**Problem to solve**
Look through the data below for the line with "Städtetripp" and the line with "31. Mai 2024", then output those two and all lines in between, exactly as written.

Listed entries below:

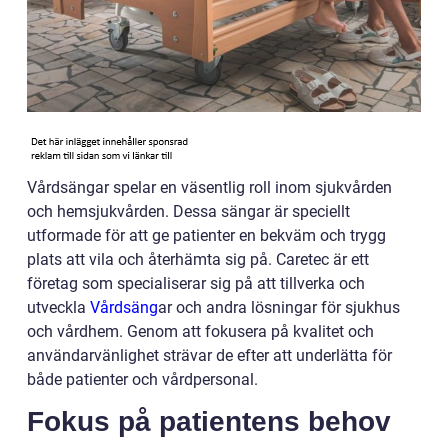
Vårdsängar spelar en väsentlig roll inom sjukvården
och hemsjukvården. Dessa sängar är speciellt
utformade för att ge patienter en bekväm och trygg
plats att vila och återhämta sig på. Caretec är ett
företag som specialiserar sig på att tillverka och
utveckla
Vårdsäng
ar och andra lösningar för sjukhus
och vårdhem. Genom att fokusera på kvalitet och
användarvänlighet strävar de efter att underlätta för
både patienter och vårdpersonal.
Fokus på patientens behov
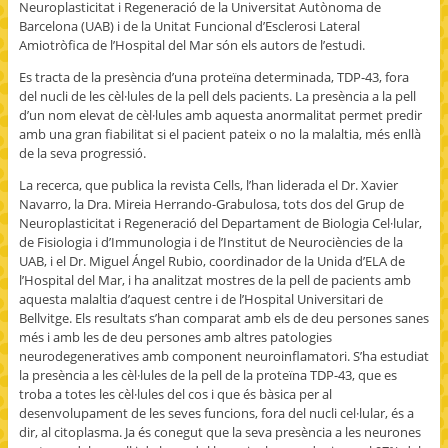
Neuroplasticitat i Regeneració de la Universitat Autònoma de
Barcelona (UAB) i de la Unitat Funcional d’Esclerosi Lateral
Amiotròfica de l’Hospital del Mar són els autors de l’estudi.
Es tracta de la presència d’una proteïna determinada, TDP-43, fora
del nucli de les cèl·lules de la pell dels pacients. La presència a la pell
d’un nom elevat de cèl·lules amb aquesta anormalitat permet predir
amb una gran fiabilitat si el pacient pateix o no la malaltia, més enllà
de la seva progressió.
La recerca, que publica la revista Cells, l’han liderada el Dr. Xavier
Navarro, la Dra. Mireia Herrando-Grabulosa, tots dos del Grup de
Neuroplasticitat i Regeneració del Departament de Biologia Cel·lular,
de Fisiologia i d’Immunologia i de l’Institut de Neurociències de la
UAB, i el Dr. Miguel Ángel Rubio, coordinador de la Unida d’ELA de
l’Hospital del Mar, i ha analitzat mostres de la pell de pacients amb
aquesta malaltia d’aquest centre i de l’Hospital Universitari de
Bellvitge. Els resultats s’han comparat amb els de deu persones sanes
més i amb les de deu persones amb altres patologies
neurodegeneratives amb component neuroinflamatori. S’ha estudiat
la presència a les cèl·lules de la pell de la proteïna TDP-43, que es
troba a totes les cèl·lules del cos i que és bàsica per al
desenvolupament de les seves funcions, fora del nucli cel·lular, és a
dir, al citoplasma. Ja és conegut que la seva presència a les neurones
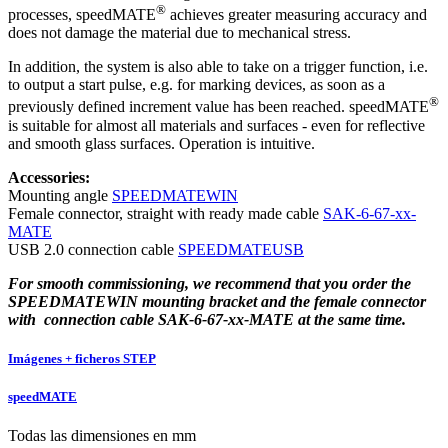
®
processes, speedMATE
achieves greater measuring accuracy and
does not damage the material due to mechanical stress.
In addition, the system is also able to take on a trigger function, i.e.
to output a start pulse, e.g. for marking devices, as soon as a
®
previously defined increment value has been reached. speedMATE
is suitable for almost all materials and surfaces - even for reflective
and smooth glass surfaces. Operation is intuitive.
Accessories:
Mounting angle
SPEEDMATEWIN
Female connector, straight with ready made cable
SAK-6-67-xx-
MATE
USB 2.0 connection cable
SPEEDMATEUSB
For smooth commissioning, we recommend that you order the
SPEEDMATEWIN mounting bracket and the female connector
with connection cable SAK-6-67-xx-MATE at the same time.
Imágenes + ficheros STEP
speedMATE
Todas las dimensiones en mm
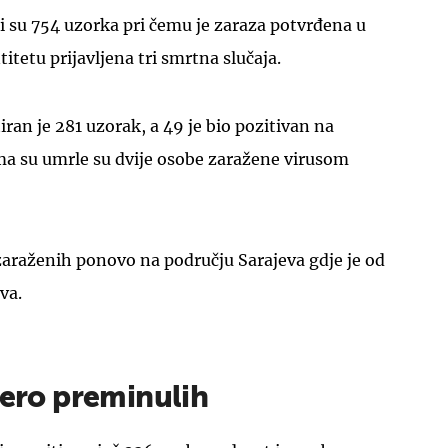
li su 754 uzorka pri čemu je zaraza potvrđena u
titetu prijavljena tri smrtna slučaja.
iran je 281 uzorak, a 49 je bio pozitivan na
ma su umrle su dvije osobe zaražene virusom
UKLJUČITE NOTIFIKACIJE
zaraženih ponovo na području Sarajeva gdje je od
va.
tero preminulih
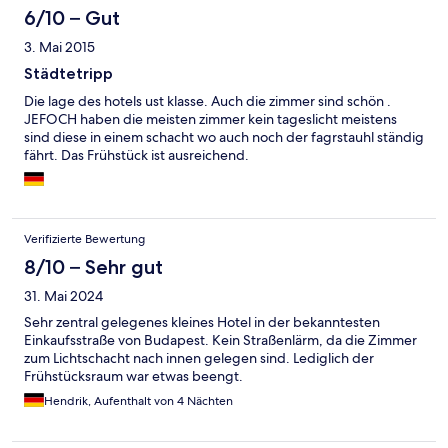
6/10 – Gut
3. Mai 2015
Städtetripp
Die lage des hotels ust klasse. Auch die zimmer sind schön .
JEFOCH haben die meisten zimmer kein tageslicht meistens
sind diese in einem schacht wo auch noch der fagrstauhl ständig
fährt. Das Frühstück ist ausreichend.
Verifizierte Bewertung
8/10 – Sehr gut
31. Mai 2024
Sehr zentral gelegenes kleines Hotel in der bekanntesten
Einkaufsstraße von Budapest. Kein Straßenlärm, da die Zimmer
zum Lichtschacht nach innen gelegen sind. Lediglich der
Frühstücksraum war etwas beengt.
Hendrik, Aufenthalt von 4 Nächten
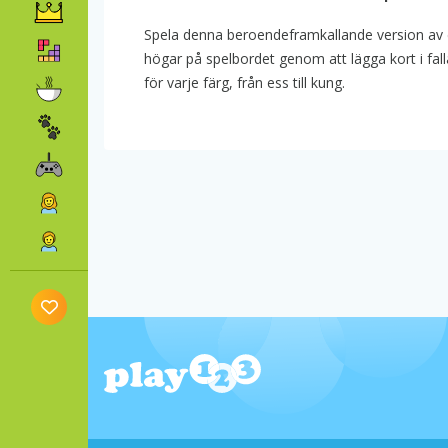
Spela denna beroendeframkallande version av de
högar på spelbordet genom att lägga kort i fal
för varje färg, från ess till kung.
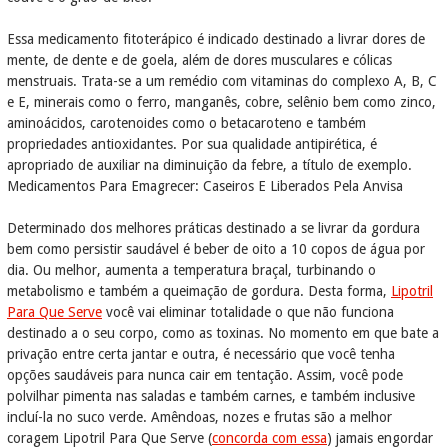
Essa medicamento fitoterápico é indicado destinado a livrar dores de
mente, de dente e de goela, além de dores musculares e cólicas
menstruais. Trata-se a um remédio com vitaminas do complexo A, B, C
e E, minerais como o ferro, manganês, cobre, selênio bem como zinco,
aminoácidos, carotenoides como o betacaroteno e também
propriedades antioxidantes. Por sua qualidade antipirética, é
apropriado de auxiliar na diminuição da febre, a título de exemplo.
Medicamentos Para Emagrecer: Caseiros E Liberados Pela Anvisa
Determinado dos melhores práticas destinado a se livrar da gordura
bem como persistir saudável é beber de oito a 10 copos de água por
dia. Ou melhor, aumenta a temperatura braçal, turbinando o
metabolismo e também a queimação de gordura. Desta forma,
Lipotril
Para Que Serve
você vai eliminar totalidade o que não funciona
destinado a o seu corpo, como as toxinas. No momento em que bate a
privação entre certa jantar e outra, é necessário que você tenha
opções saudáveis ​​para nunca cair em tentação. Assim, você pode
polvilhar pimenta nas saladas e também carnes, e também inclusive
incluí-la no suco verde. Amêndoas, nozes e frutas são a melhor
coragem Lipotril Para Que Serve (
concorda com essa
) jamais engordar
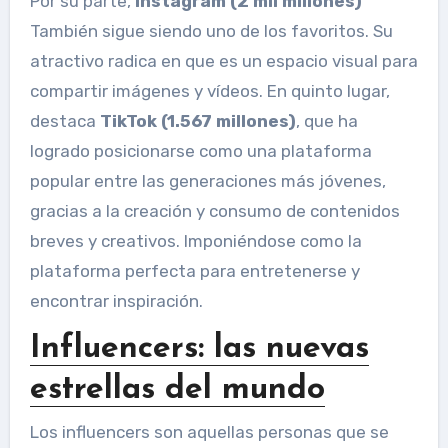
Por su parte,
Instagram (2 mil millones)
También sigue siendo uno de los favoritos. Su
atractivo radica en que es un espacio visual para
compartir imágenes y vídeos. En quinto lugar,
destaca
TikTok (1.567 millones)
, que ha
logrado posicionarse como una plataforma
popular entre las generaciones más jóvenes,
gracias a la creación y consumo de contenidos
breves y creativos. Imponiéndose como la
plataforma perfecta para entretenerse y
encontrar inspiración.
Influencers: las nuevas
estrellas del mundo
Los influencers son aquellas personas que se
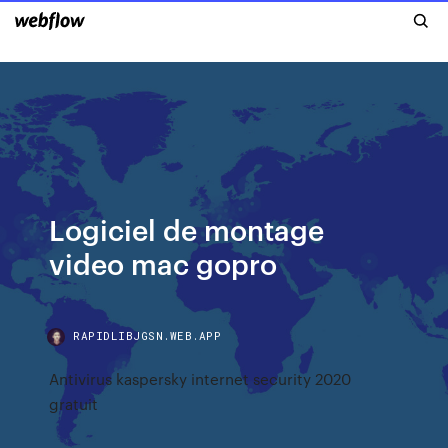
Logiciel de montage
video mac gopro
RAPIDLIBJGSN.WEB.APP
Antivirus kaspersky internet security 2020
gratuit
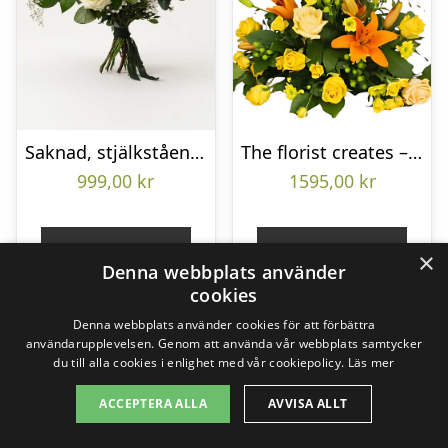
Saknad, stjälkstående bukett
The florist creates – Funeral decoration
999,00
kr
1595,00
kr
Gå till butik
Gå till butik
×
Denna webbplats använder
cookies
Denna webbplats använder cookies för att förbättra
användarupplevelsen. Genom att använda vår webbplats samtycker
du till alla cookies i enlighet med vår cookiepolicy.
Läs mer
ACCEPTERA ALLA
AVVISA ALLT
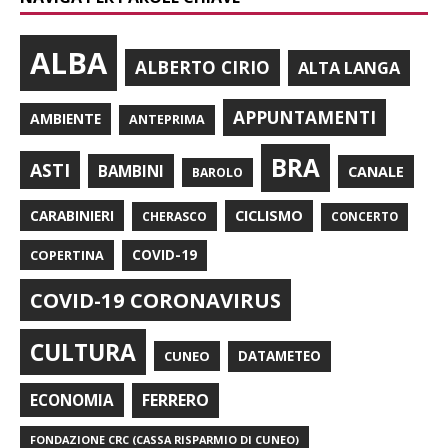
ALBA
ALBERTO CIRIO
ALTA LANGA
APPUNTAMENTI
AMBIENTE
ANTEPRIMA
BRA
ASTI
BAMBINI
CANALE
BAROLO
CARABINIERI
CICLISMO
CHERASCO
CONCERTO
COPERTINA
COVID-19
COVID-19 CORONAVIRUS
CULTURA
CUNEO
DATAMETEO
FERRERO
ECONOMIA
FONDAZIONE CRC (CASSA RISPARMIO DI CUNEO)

End of Listed entries.

**The completed task**
Städtetripp
Die lage des hotels ust klasse. Auch die zimmer sind schön .
JEFOCH haben die meisten zimmer kein tageslicht meistens
sind diese in einem schacht wo auch noch der fagrstauhl ständig
fährt. Das Frühstück ist ausreichend.
Verifizierte Bewertung
8/10 – Sehr gut
31. Mai 2024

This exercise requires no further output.